VORLIEGENDER TEXTAUSZUG ::
+ + +

Scroll Top

»Wuthering Heights«: Premiere einer 50 Jahre alten Oper in Freiberg

Am 11. Februar schaute Europa nach Freiberg: über fünfzig Jahre nach ihrer Uraufführung in Santa Fe feierte hier Carlisle Floyds zweite Oper »Wuthering Heights« (nach dem Roman von Emily Brontë) ihre europäische Erstaufführung. In Anwesenheit der Komponistengattin, die das Werk, so erzählte sie im Vorhinein, das erste Mal auf der Bühne sehen würde, hat Generalmusikdirektor Jan Michael Horstmann damit der Mittelsächsischen Reihe der Opern-Ausgrabungen eine weitere Nummer hinzugefügt. 

Foto: Detlev Müller

Auf Floyd war Horstmann bereits vor zehn Jahren gestoßen, berichtet er: beim Stöbern durch den Katalog von Boosey & Hawkes fiel ihm das offenkundig vernachlässigte Werk auf. Vor acht Jahren kam er nach Freiberg, damals "gab das Ensemble eine Aufführung nicht her". Als Haussänger Guido Kunze dann aber signalisierte, jetzt fühle er sich für die Hauptrolle bereit, hievte Horstmann die "Sturmhöhe" auf den Spielplan.

Oberspielleiterin Judith Semler begann sogleich, sich mit dem Stoff zu beschäftigen. Schnell stand fest: "wir wollten kein Heidekraut auf die Bühne pappen!" Gemeinsam mit dem Ausstatter Tilo Staudte stellte sie einen drehbaren, aus Treppen, Schrägen und Wänden zusammengefügten Klotz ins Zentrum der Bühne, der sowohl Innenszenen suggerieren half wie die wolkenverhangene Weite der Heide.

Musikalisch ist »Wuthering Heights" nicht aus einem Guß, aber es ist interessant, verschiedenen Einflüssen nachzuhören. Spröde, patriotische Klänge treffen da auf satte Streicher, kleine, in sich abgeschlossene Tanzformen auf weltumspannende Bögen. Nicht alles schüttelte die Mittelsächsische Philharmonie aus der Hand: mit mancher flüchtenden Achtelkette waren etwa die tiefen Streicher überfordert. 

Es ist dazumal schwer, diesen tappigen Protagonisten zu mögen. Guido Kunze spielt das Findelkind Heathcliff zuerst schüchtern, fast retardiert. Nach einer dreijährigen Abwesenheit von der "Sturmhöhe", auf der ihn sein Stiefbruder (Jens Winkelmann als Hindley Earnshaw) einst blutig prügelte, kehrt er als gemachter Mann zurück und sucht fortan, die junge Frau, die ihn einst verschmähte und inzwischen verheiratet ist, auf seine Seite zu ziehen. Lilia Milek singt diese Cathy mit Inbrunst, und mit Abstand stimmlich am überzeugendsten.

+ + +

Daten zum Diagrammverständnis
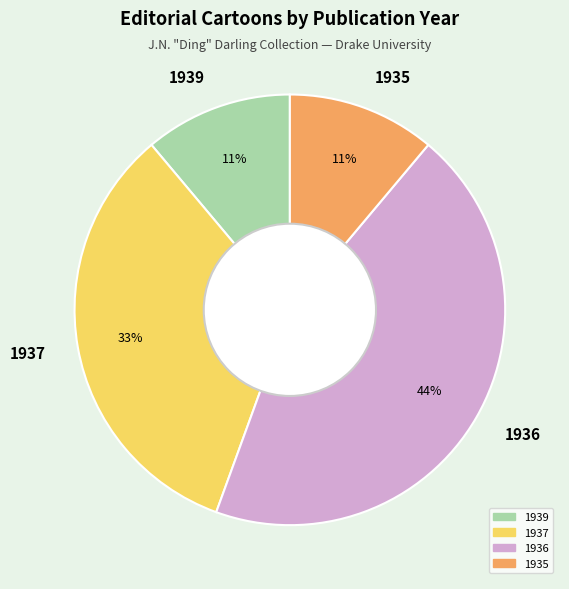

How many slices are in this pie chart?

4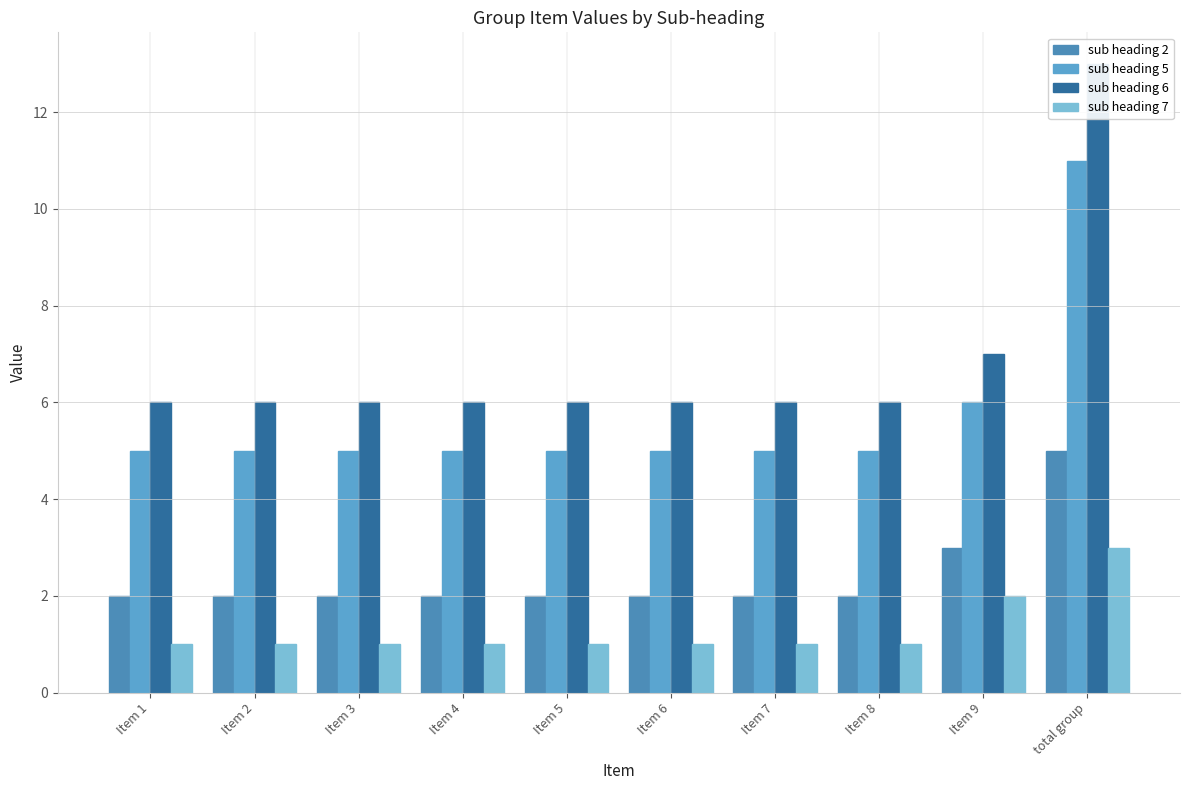

Reading left to right, transcribe all the data shown in this chart.

sub heading 2: Item 1=2	Item 2=2	Item 3=2	Item 4=2	Item 5=2	Item 6=2	Item 7=2	Item 8=2	Item 9=3	total group=5
sub heading 5: Item 1=5	Item 2=5	Item 3=5	Item 4=5	Item 5=5	Item 6=5	Item 7=5	Item 8=5	Item 9=6	total group=11
sub heading 6: Item 1=6	Item 2=6	Item 3=6	Item 4=6	Item 5=6	Item 6=6	Item 7=6	Item 8=6	Item 9=7	total group=13
sub heading 7: Item 1=1	Item 2=1	Item 3=1	Item 4=1	Item 5=1	Item 6=1	Item 7=1	Item 8=1	Item 9=2	total group=3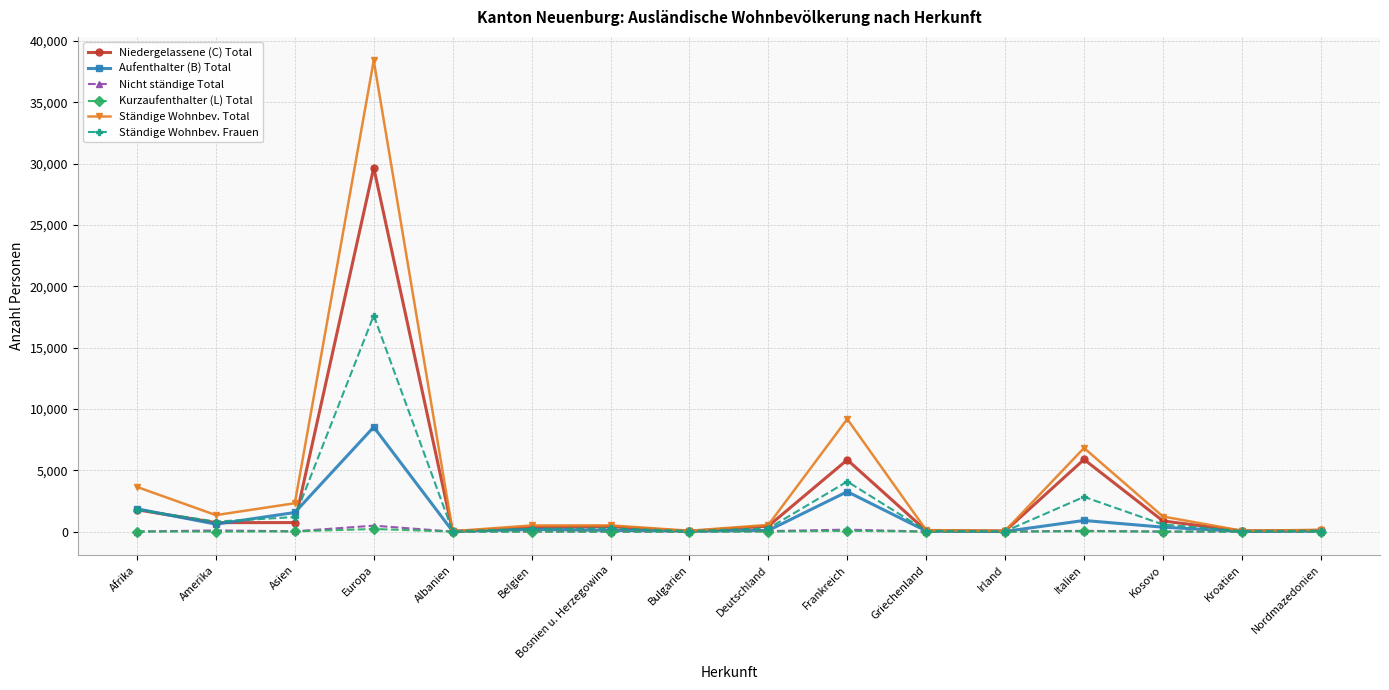

In Kurzaufenthalter (L) Total, how many points are higher than both neighbors (excluding endpoints)?

6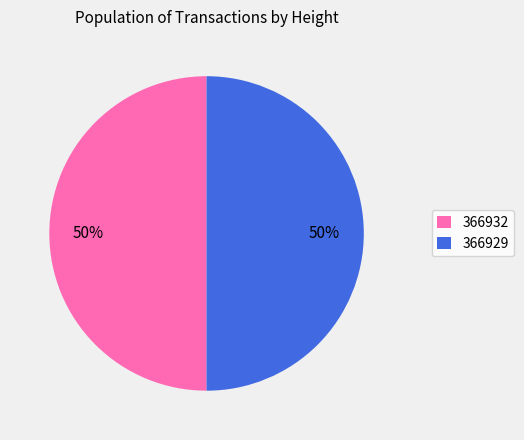

Is it true that 366929 is 50% of the pie?

True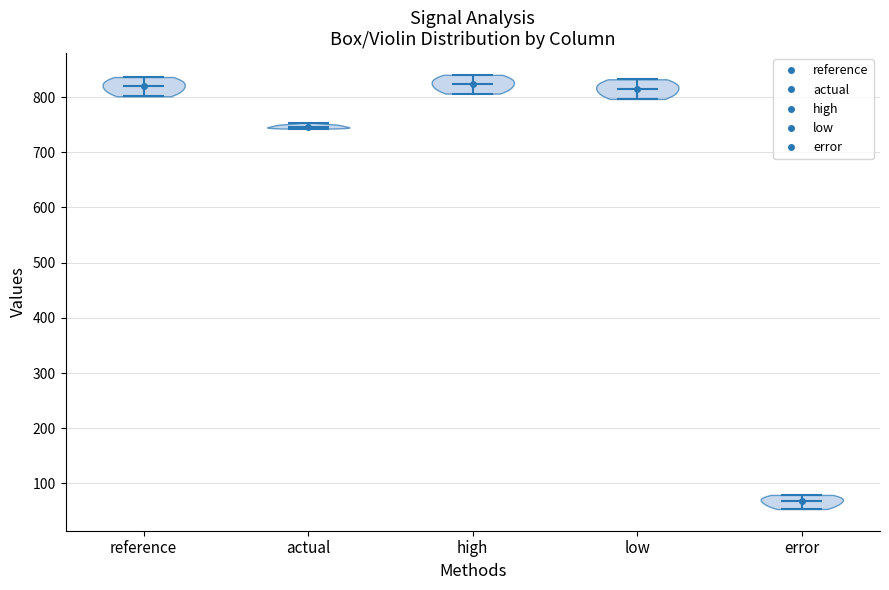

Reading left to right, read every violin against the y-axis: where its median line is, and the lowest and highest points it reaches. The values are not printed on the chart, so give them approximately, as read against the axis.

reference: median line 820, lowest point 800, highest point 840
actual: median line 750, lowest point 740, highest point 750
high: median line 820, lowest point 810, highest point 840
low: median line 820, lowest point 800, highest point 830
error: median line 70, lowest point 50, highest point 80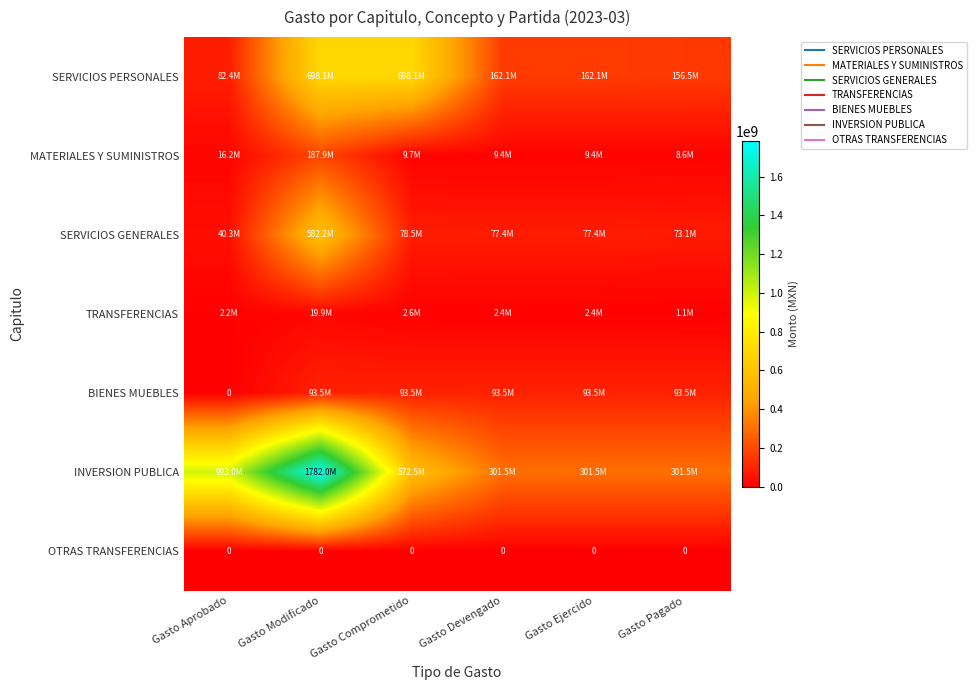

At which category is the sum across all series the highest?

Gasto Modificado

+ + +

ZU BEARBEITEN ::
1 - An welchem Tag feierte »Wuthering Heights« laut dem Bericht über die Freiberger Opernpremiere seine europäische Erstaufführung?
2 - Setzen Sie den Bericht über die Freiberger Opernpremiere im Anschluss an seinen letzten Satz fort.

LÖSUNGEN ZUR ÜBUNG ::
1 - Am 11. Februar.

2 -
Die Romanvorlage erscheint dem heutigen Leser recht holzschnittartig; das gesamte männliche Personal beispielsweise besteht bei Brontë aus eindimensionalen, rohen oder ziemlich einfältigen Kreaturen. Schade, dass auch Semler nicht viel mehr aufzubieten weiß als den Standardbaukasten des kleinen Regisseurs: Zeitlupen in blauem Licht, Rampengestehe in Quartettszenen, und ohne den Sepiastich der stürmischen Heide geht's eben auch nicht.

Fazit: die Komplexität des ausufernden Romans ist von Floyd für die Bühne auf Standard-Maß zurechtgekürzt worden. So aber fehlt die leidenschaftliche Identifikation mit handelnden Personen, die sich beim Lesen von »Wuthering Heights« erst nach und nach einstellt. Zu abstrakt, zu gesucht wirken auf einmal die Schicksalsschläge, etwa wenn Hindley Earnshaw das Gutshaus im Spiel an Heathcliff verliert. Aber eine dünne Blutspur hat das Publikum vielleicht doch geleckt: wie wäre es demnächst mit der in Amerika ungeheuer beliebten ersten Oper Floyds, "Susannah", etwa an den Landesbühnen Radebeul?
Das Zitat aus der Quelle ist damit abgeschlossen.